The grim situation demands care and concern. We have to be alert and we must learn how to notice what on going on around us. We have to note things and bear witness. Things overlap, the past and the present are interlinked, lives and circumstances intersect. The rapidly changing conditions of life compel us to open our eyes and minds, look deep into our ourselves, identify and define our challenges, inspect our various situations with more accuracy and precision, probe and polish our instruments, examine and revamp our strategies. The ever-changing situation demands that we recognise and rein in our pretensions, conceits, egotisms and hang-ups. We have to do the difficult work of challenging and not flattering our preconceptions and presumptions.

A whole lot of things have to be done at the same time. We have to cast off the debilitating sedimentation of narrow-mindedness, lazy habits of quick thinking, half-truths, short-cuts and easy conclusions. We must strive to find ways of digging deep into our imaginative resources, our collective strength and come up with apt ways of conducting our affairs. Human activity consists of action and reflection. We must find ways of using our imagination in search for openings without which our lives narrow and pathways become cul-de-sacs. It pays to search for life and not flee from it.

The changing conditions posit new complications that in turn define new projects. It is our duty, Dear Reader, to actively participate in the making, orchestration and sharing of new knowledge that speaks to the demands of the current situation. We have to, at once, carry out the work of relief, that of healing, that of projection and fostering hope. We have to help forge new modes of thoughts, reinvent traditions, adopt fresh vocabularies, more melodic and lyrical ways of speaking, more profound ways of thinking and more humane ways of conduct, more spaghetti junctions of communication, more workshops and rehearsals of inventive insights as we reconstruct our structures and relationships.

Please do bear in mind, Dear Reader, that it is the vagaries of everyday life that induce us serve as advocates of a more just and humane social order.
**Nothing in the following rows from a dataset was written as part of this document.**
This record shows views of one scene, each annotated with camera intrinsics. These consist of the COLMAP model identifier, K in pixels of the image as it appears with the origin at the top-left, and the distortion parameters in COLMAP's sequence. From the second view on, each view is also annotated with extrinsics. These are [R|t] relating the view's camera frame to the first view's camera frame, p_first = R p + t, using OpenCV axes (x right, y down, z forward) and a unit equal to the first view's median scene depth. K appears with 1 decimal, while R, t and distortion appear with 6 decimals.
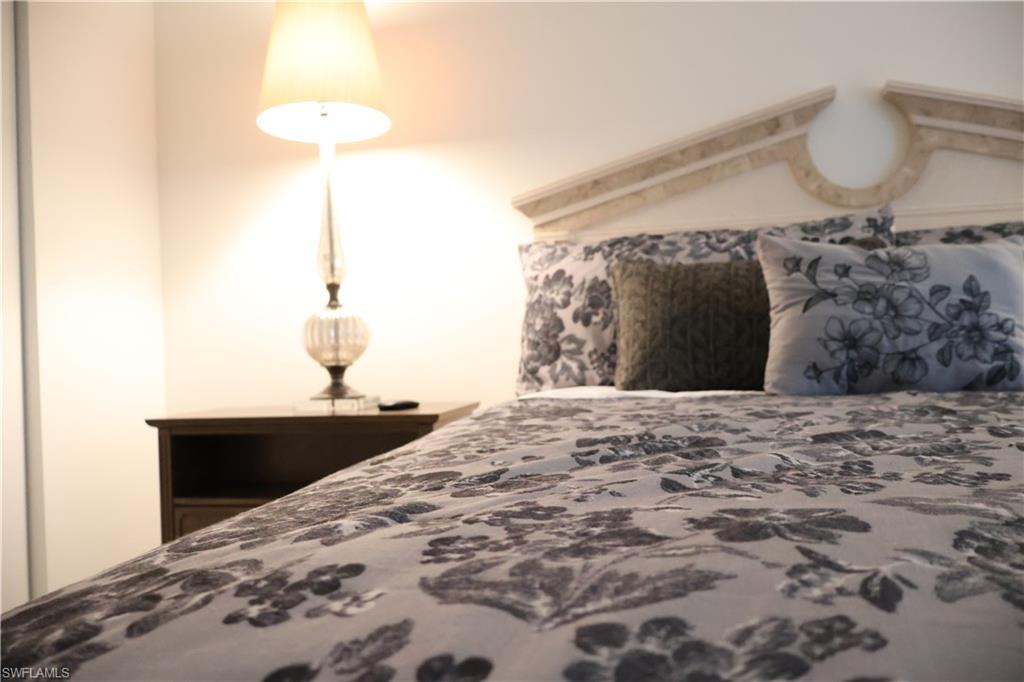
lens RADIAL K [[848.5, 0, 516.7], [0, 848.5, 343.9], [0, 0, 1]] dist [-0.014132, 0.011145]
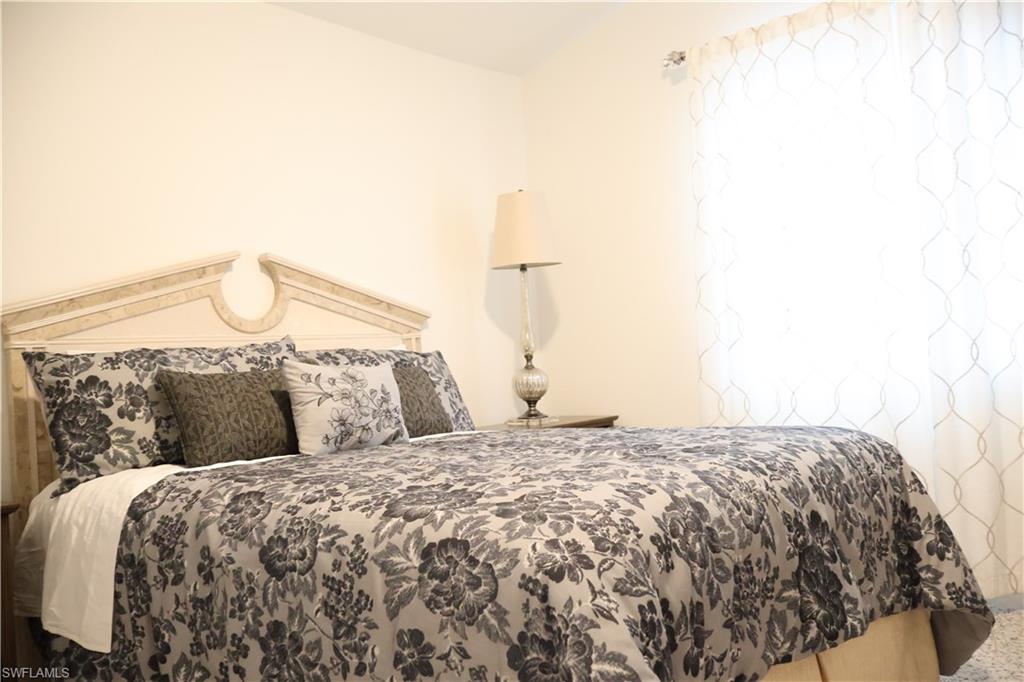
lens RADIAL K [[848.5, 0, 503.6], [0, 848.5, 344.9], [0, 0, 1]] dist [-0.014132, 0.011145]
pose [[0.485096, 0.022995, 0.874159, -0.983014], [0.045869, 0.997609, -0.051696, -0.054423], [-0.873257, 0.065174, 0.482881, -0.177782]]
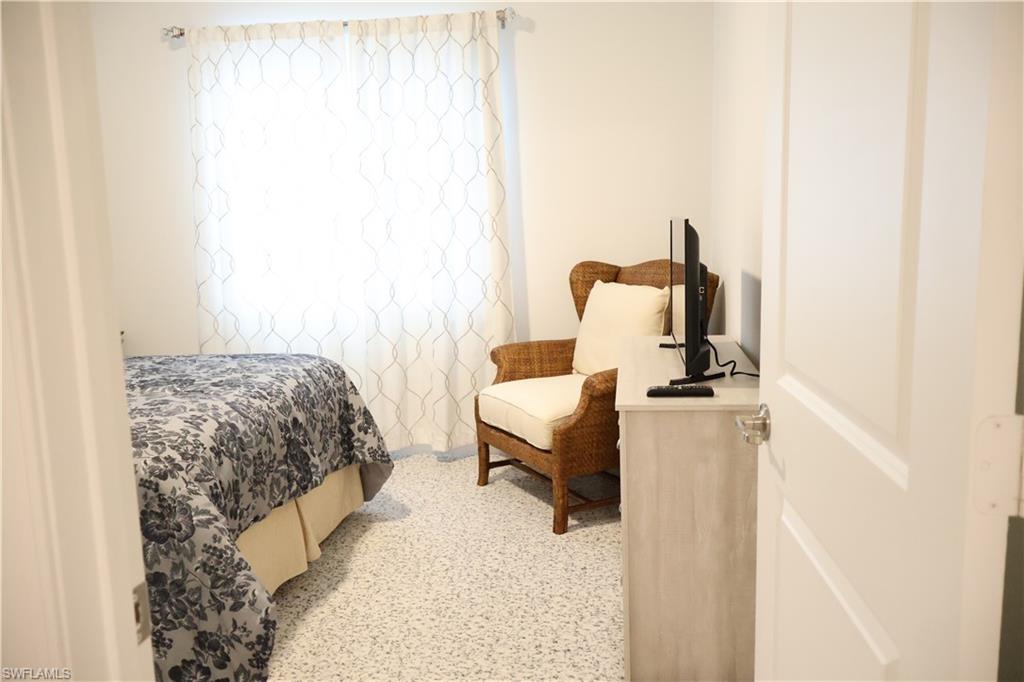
lens RADIAL K [[848.5, 0, 510.0], [0, 848.5, 345.3], [0, 0, 1]] dist [-0.014132, 0.011145]
pose [[-0.114622, -0.123115, 0.985751, -2.103121], [0.021661, 0.991745, 0.126382, -0.380367], [-0.993173, 0.035839, -0.111009, -0.296864]]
We must strive to imagine the world differently. As different individuals and different groups with different interests and outlooks, we must rethink what we might do. What actions do we take? Under what conditions and in whose interests? The work of re-thinking our institutions, belief systems and our strategies must be done, we must identify what works and what does not fly. Our task is to take careful note of the flows and ebbs of everyday life and figure out techniques of paving way for a more aggregable state of affairs around more democratic values.

Dear Reader, the situation demands that we enhance our conceptual capacities and cultivate habits of alertness. We must learn how to read the world around us, read the world in our best interests. Read between the lines and across the grain. Read with our minds switched on. We must learn a great deal of things. We must enhance our capacity to evaluate ideas and information. We must acquire skills and tactics of forming opinions, interpreting things, formulating, expressing views and expounding on issues.

We must train ourselves to explain the intricacies of life with clarity and sensitivity.  We must take time to study the examples and acumens of our forebears. We must figure out ways of applying lessons of experience when addressing novel difficulties.

We must school ourselves in spotting opportunities. As we learn how to make sense of the hazardous situation that we find ourselves in, we must work to cultivate hope and forge new languages of possibility. The purpose of this piece of communication is not to overwhelm the readers with prescriptions, but to remind them to sing their own songs.